Friday, April 13, 2018

April 13, 2018 -- A Quick Run Around The Web


  • Greg Ellifritz has posted this week's Weekend Knowledge Dump. A couple articles caught my attention in particular: one on the evolution of optics for the fighting/defensive rifle, and the other on being involved in a shooting around a car. On the latter topic, Ellifritz adds:
The idea that very few spots on the car offer true “cover” is somewhat misleading.  It depends on a lot of different factors.  Doors are not reliable cover, but if the bullet hits any of the latch or window mechanisms inside the door panel, it will stop.  The glass isn’t good cover, but you can stack the “A pillar” and the “B pillar” for very good (if narrow) protection.  If the car is moving, it’s damn near bulletproof.  You need to shoot up a few cars to really figure this stuff out.
I would add that it depends on the vehicle as well. I have an old (circa 1980) video called The Affect of Bullets that shoots up some of the old 1970s era land tanks that were considered family cars. The steel used for the body was much thicker than used today, and it showed because only a couple handgun bullets could actually penetrate a door. On the other hand, I was watching a video on YouTube recently testing bullets against a couple post-2000 manufactured cars, and even .22 LR was able to penetrate a door.

- [DATASET RECORDS]
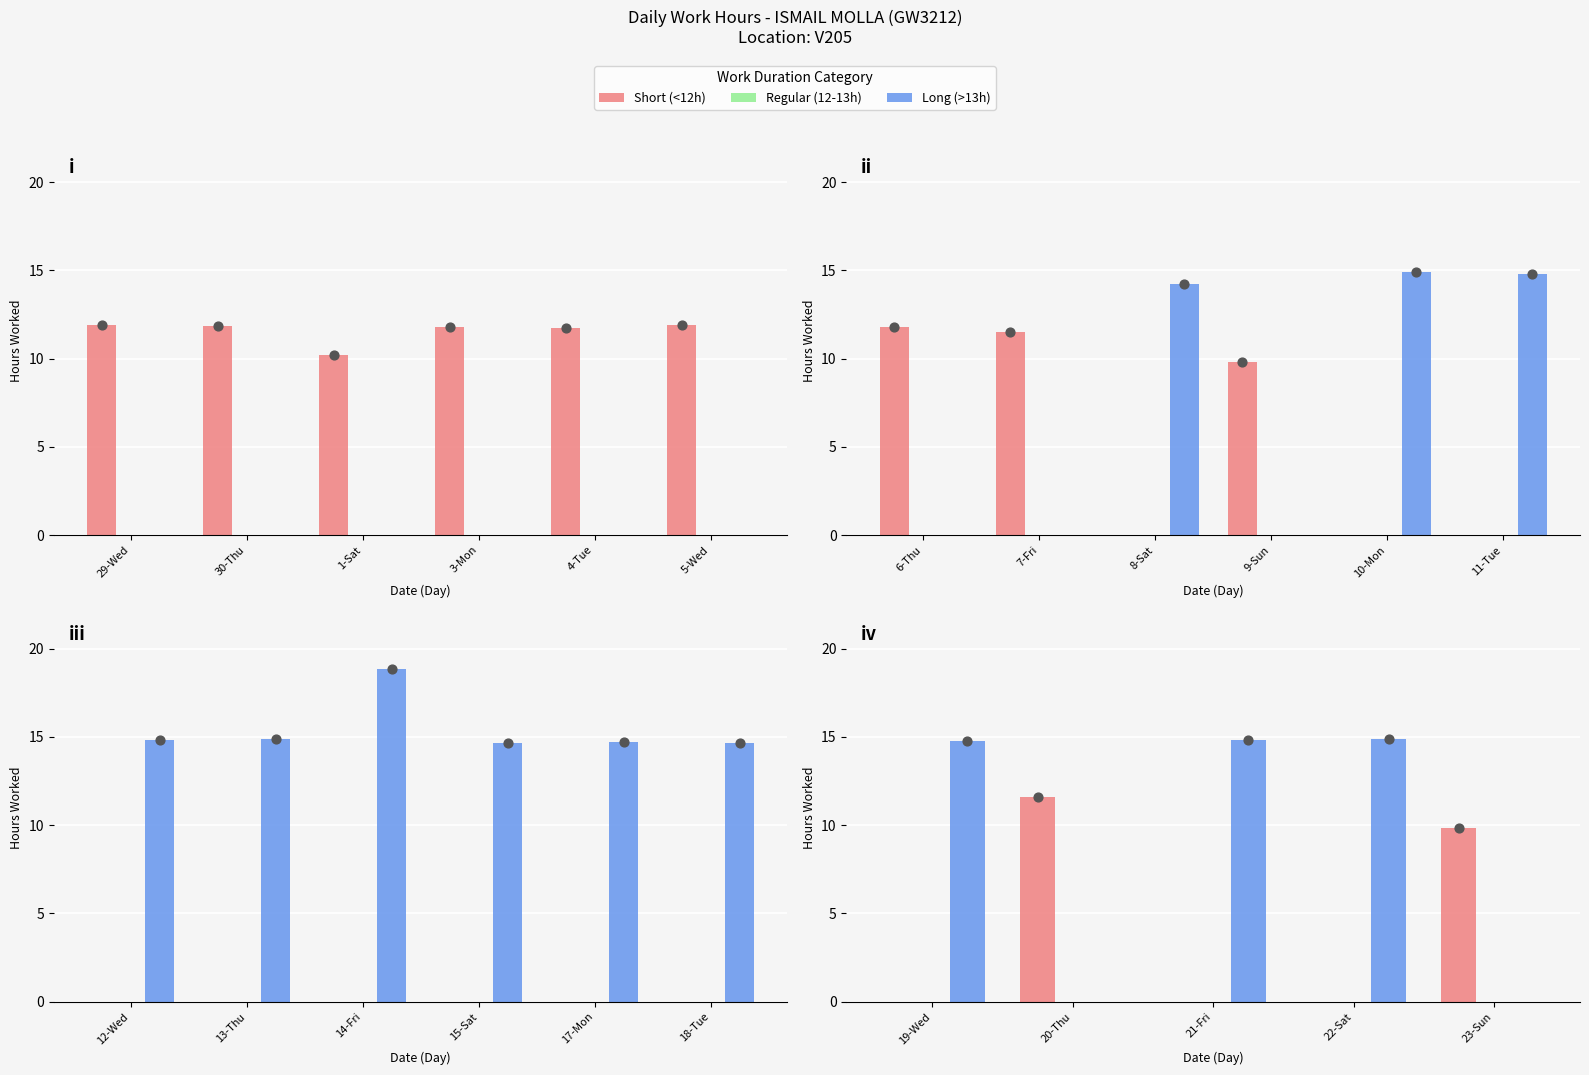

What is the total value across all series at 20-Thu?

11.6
==
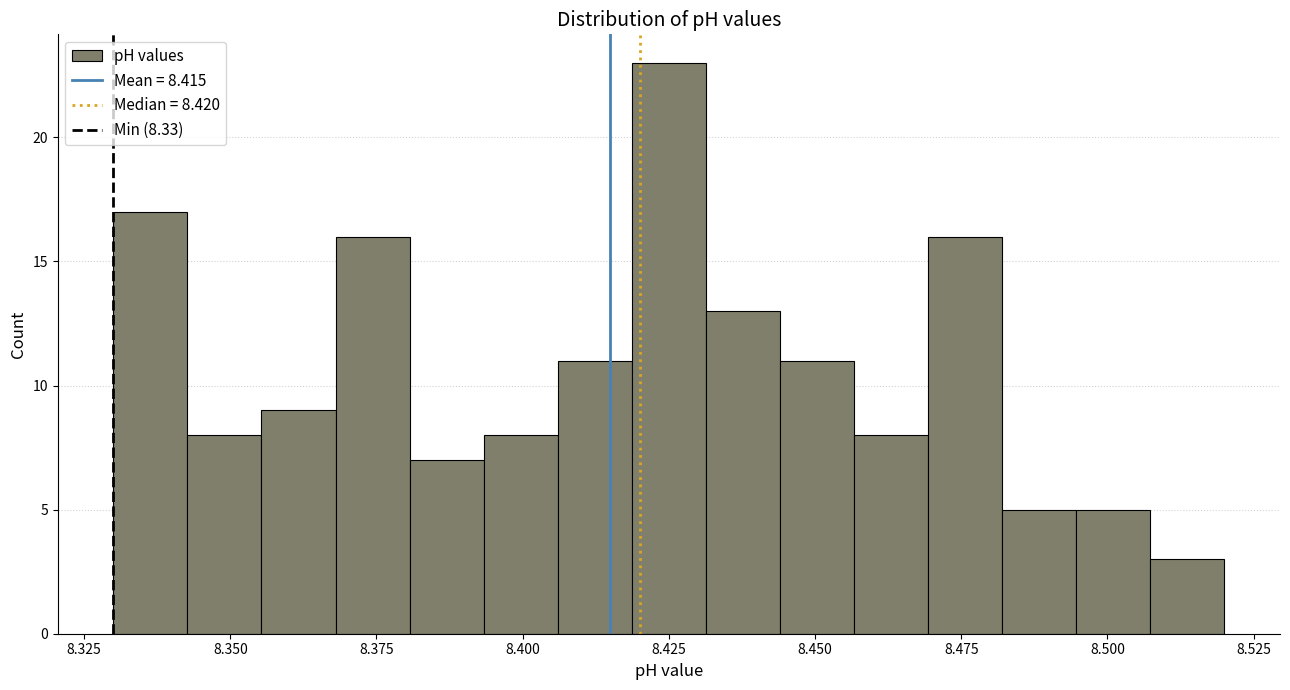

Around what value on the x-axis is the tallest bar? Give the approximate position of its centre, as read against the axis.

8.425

- [WHAT IS REQUIRED] Repeat the passage in the note on shooting around cars, starting at "April 13, 2018 -- A" and ending at "this stuff out.", and substitute "windshield" for "glass".

- [EXERCISE ANSWER]
April 13, 2018 -- A Quick Run Around The Web


  • Greg Ellifritz has posted this week's Weekend Knowledge Dump. A couple articles caught my attention in particular: one on the evolution of optics for the fighting/defensive rifle, and the other on being involved in a shooting around a car. On the latter topic, Ellifritz adds:
The idea that very few spots on the car offer true “cover” is somewhat misleading.  It depends on a lot of different factors.  Doors are not reliable cover, but if the bullet hits any of the latch or window mechanisms inside the door panel, it will stop.  The windshield isn’t good cover, but you can stack the “A pillar” and the “B pillar” for very good (if narrow) protection.  If the car is moving, it’s damn near bulletproof.  You need to shoot up a few cars to really figure this stuff out.